PROBLEM:
Please write out exactly the lines from the opening of the listing through the line that holds "The City of Minneapolis, in", including both, and nothing else; no pictures.

STUDY MATERIAL:
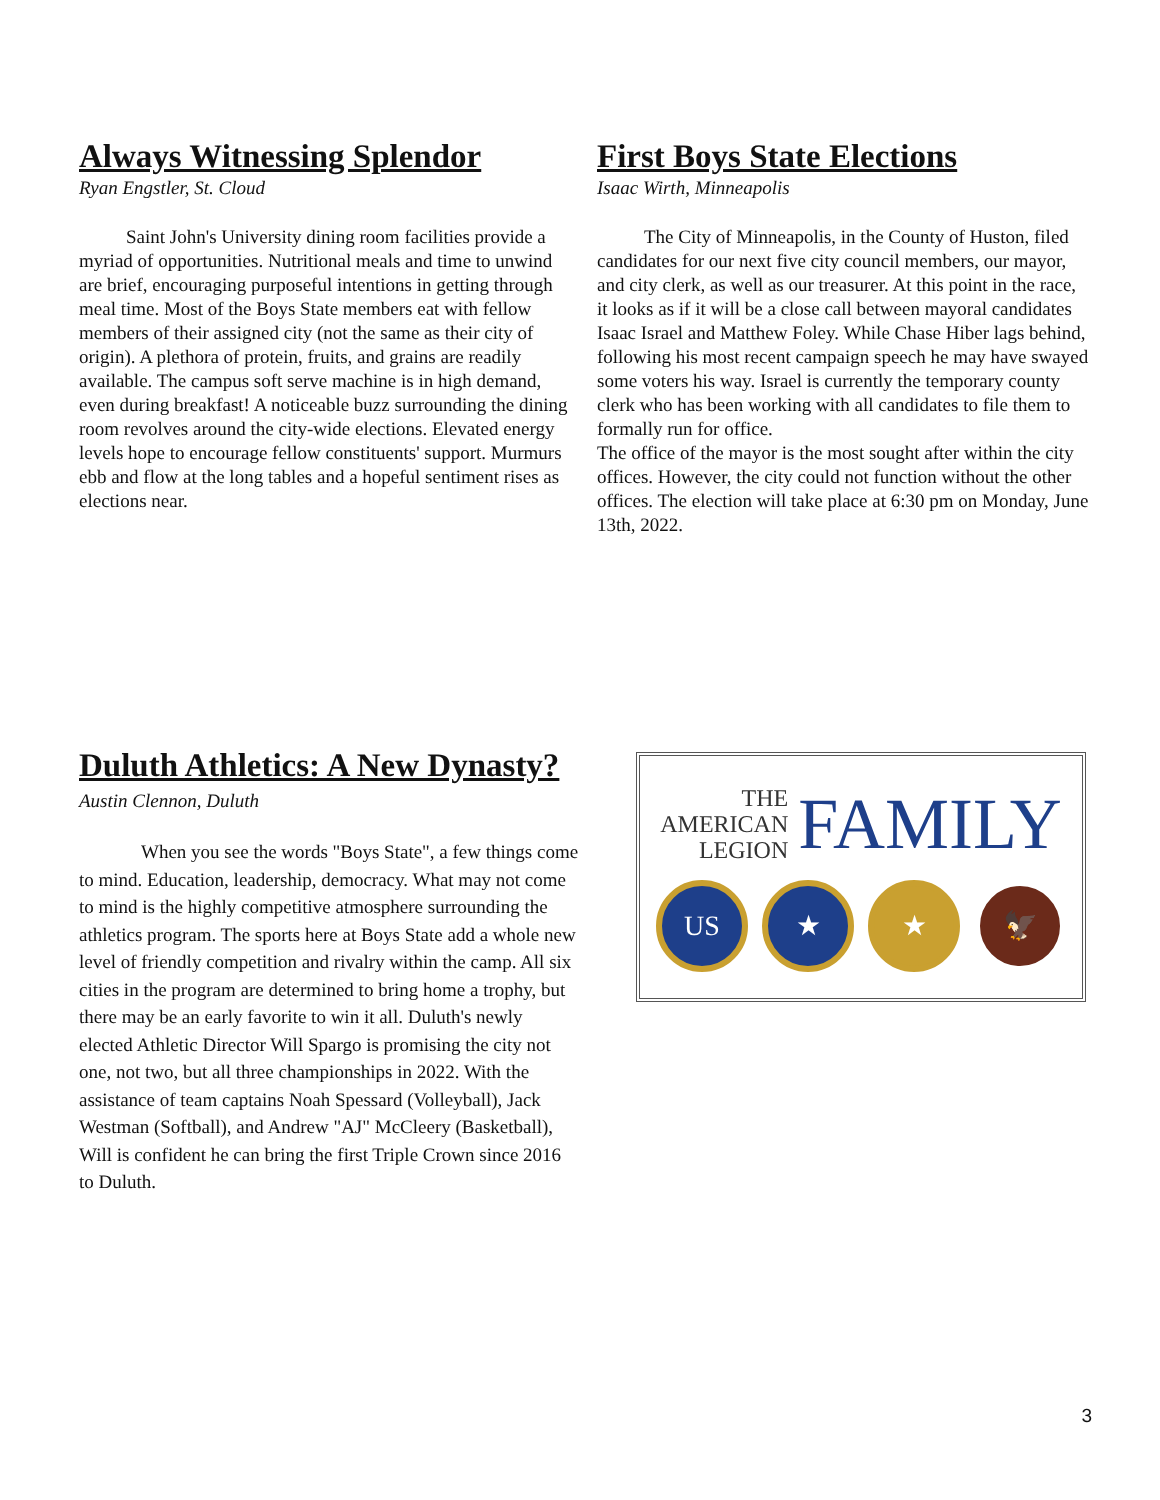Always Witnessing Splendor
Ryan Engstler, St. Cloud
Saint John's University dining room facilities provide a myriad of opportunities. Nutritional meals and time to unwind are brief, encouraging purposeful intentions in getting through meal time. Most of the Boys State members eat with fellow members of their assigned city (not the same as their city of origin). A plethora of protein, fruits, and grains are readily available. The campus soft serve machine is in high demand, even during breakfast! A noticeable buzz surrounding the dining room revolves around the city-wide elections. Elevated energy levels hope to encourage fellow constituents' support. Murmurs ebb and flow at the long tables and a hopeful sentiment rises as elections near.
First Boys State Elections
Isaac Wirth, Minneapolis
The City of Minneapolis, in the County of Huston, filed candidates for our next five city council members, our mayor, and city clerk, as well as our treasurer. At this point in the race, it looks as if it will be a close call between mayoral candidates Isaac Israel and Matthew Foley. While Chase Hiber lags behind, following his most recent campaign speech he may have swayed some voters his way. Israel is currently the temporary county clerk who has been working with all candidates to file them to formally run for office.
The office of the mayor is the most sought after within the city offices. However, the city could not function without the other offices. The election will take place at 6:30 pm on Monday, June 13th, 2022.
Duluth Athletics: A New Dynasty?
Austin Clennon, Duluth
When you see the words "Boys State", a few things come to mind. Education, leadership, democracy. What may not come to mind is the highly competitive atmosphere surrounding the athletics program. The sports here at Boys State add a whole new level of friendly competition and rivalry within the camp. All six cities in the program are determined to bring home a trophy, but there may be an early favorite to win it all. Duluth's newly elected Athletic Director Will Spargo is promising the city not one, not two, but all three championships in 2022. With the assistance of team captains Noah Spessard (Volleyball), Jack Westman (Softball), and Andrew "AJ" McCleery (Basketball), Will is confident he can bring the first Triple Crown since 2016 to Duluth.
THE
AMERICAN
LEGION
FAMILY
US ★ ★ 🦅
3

ANSWER BELOW:
Always Witnessing Splendor
Ryan Engstler, St. Cloud
Saint John's University dining room facilities provide a myriad of opportunities. Nutritional meals and time to unwind are brief, encouraging purposeful intentions in getting through meal time. Most of the Boys State members eat with fellow members of their assigned city (not the same as their city of origin). A plethora of protein, fruits, and grains are readily available. The campus soft serve machine is in high demand, even during breakfast! A noticeable buzz surrounding the dining room revolves around the city-wide elections. Elevated energy levels hope to encourage fellow constituents' support. Murmurs ebb and flow at the long tables and a hopeful sentiment rises as elections near.
First Boys State Elections
Isaac Wirth, Minneapolis
The City of Minneapolis, in the County of Huston, filed candidates for our next five city council members, our mayor, and city clerk, as well as our treasurer. At this point in the race, it looks as if it will be a close call between mayoral candidates Isaac Israel and Matthew Foley. While Chase Hiber lags behind, following his most recent campaign speech he may have swayed some voters his way. Israel is currently the temporary county clerk who has been working with all candidates to file them to formally run for office.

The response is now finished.